On 1/29/2022 11:34 AM, Ben Bacarisse wrote:
> Richard Damon <Richard@Damon-Family.org> writes:
>
>> And the 'actual behavior of its actual inputs' is DEFINED to be what
>> the computation the input actually does when run as an independent
>> machine, or what a UTM will do when simulating that input.
>>
>> If that isn't the meaning you are using, then you are just lying that
>> you are working on the halting problem, which is what seems to be the
>> case. (That you are lying that is).
>
> It is certainly true that PO is not addressing the halting problem. He
> has been 100% clear that false is, in his "opinion", the correct result
> for at least one halting computation. This is not in dispute (unless
> he's retracted that and I missed it).
>

The following simplifies the syntax for the definition of the Linz
Turing machine Ĥ, it is now a single machine with a single start state.
A copy of Linz H is embedded at Ĥ.qx.

Ĥ.q0 ⟨Ĥ⟩ ⊢* Ĥ.qx ⟨Ĥ⟩ ⟨Ĥ⟩ ⊢* Ĥ.qy ∞
Ĥ.q0 ⟨Ĥ⟩ ⊢* Ĥ.qx ⟨Ĥ⟩ ⟨Ĥ⟩ ⊢* Ĥ.qn

There are no finite number of steps of the pure simulation of ⟨Ĥ⟩
applied to ⟨Ĥ⟩ by embedded_H such that this simulated input meets the
Linz definition of halting:

computation that halts … the Turing machine will halt whenever it enters
a final state. (Linz:1990:234)

Therefore it is correct to say that the input to embedded_H specifies a
sequence of configurations that never halts.

https://www.researchgate.net/publication/358009319_Halting_problem_undecidability_and_infinitely_nested_simulation_V3

> To you and I, this means that he's not working on the halting problem,
> but I am not sure you can say he is lying about that.
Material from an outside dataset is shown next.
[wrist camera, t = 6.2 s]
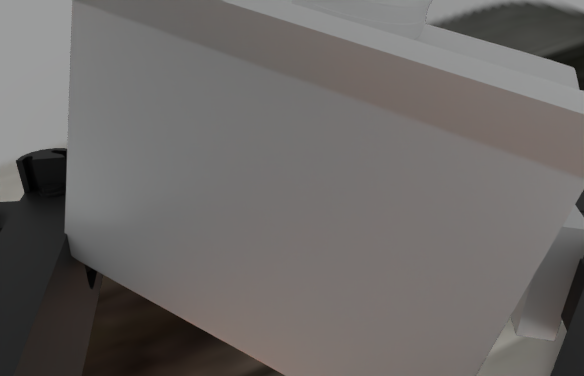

For one thing,
> how can he be intending to deceive (a core part of lying) when he's been
> clear the he accepts the wrong answer as being the right one? If
> someone claims to be working on "the addition problem", and also claims
> that 2+2=5 is correct, it's hard to consider either claim to be a lie.
> The person is just deeply confused.
>
> But what sort of confused can explain this nonsense? I think the answer
> lies in PO's background. The "binary square root" function is not
> computable as far as a mathematician is concerned because no TM can halt
> with, say, sqrt(0b10) on the tape. But to an engineer, the function
> poses no problem because we can get as close as we like. If
> 0b1.01101010000 is not good enough, just add more digits.
>
> The point is I think PO does not know what a formal, mathematical
> problem really is. To him, anything about code, machines or programs is
> about solving an engineering problem "well enough" -- with "well enough"
> open to be defined by PO himself.
>
> More disturbing to me is that he is not even talking about Turing
> machines, again as evidenced by his own plain words. It is not in
> dispute that he claims that two (deterministic) TMs, one an identical
> copy of the other, can transition to different states despite both being
> presented with identical input. These are not Turing machines but Magic
> machines, and I can't see how any discussion can be had while the action
> of the things being considered is not a simple function of the input and
> the state transition graph.
>

H and embedded_H are not identical, one has an infinite loop appended to
its accept state.

I will not tolerate digression into this side issue until after mutual
agreement is achieved on the first point. Until then these side issues
are no more than a dishonest dodge distraction away from the main point.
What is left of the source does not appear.